The Welsh government announced the latest postponement on Monday (25 November), stating that it was a direct result of the UK’s delayed exit from the EU. This has meant that its plans to transition to a new Land Management Programme have had to be paused.
Honouring the 2021 payment comes with a proviso – it relies on the Welsh government receiving sufficient levels of funding for agricultural support from the next UK government, said rural affairs minister Lesley Griffiths.
Although she couldn’t guarantee the extent of that funding, she said she wanted the BPS to remain in place to provide assurances to farmers and to help them to plan ahead.
Delay until 2022
The earliest any transition to the new targeted system of farm support can now start is 2022.

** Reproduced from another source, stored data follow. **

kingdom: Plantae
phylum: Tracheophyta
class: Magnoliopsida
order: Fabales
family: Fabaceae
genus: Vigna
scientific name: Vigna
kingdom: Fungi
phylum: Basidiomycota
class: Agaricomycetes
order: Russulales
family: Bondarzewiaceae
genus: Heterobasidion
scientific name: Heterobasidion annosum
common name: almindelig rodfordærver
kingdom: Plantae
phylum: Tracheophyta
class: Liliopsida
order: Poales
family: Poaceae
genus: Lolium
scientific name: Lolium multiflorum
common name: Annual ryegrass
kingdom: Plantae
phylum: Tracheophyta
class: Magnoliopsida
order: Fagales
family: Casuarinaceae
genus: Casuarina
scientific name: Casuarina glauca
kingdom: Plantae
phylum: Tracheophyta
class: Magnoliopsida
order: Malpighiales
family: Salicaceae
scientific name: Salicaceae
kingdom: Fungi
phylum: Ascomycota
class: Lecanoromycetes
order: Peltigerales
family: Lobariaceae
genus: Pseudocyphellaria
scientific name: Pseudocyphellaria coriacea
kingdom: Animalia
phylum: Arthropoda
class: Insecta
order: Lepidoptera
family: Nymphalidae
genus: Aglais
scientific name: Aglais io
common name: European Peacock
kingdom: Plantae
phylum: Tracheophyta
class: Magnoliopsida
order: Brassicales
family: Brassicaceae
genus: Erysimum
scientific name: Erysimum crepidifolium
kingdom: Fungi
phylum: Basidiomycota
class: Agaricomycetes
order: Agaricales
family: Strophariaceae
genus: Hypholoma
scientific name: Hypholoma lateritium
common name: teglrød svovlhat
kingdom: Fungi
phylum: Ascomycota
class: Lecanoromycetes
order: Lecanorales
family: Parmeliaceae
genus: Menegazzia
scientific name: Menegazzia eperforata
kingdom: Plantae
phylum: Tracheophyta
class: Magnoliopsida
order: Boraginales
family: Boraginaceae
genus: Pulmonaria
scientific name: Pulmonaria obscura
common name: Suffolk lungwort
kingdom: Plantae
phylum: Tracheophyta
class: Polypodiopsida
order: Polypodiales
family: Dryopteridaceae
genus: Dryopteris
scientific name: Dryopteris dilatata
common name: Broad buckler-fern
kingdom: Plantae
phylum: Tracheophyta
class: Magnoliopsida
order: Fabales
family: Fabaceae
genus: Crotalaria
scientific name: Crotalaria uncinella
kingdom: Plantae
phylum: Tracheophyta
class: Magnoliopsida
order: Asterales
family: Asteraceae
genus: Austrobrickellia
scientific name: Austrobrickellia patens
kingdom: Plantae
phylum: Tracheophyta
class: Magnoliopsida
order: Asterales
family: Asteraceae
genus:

Farm leaders welcomed the news but took the opportunity to warn of the consequences of scrapping the BPS.
Farmers’ Union of Wales president Glyn Roberts said: “Changes which result in the loss of the current system, which is the envy of the rest of the UK, and its replacement with complex environmental contracts, would be a massive own goal and a step backwards – not to mention immensely damaging for Welsh businesses.”
The Brexit delay may have safeguarded the BPS for an additional year but fewer farmers than in the previous year will receive their full 2019 BPS cash on 2 December, day one of the payments window.
This year only around 75% of farmers will get their full payment on that day – last year it was over 85%.
However, farmers that don’t receive their full payment, but have applied for the BPS Support scheme – an interest-free government loan – will receive up to 90% of their BPS 2019 claim value.
‘No deal’ planning
Ms Griffiths said the reason Wales would not achieve a similar level as in previous years of paying all BPS cash to farmers at the earliest opportunity was because her priority had been preparing farmers for the possibility of a no-deal Brexit.
“As long as farmers have applied for the Support scheme, they will receive the majority of their BPS payment claim value from 9 December,” she said.
“I hope this provides farmers with some certainty and I would strongly advise those that haven’t submitted an application to do so before the 29 November deadline.”
In England, Defra has not announced any delay to the start of the rollout of its new “public money for public goods” farm payments scheme, which is due to start after Brexit in 2021 alongside the phased withdrawal of BPS over seven years.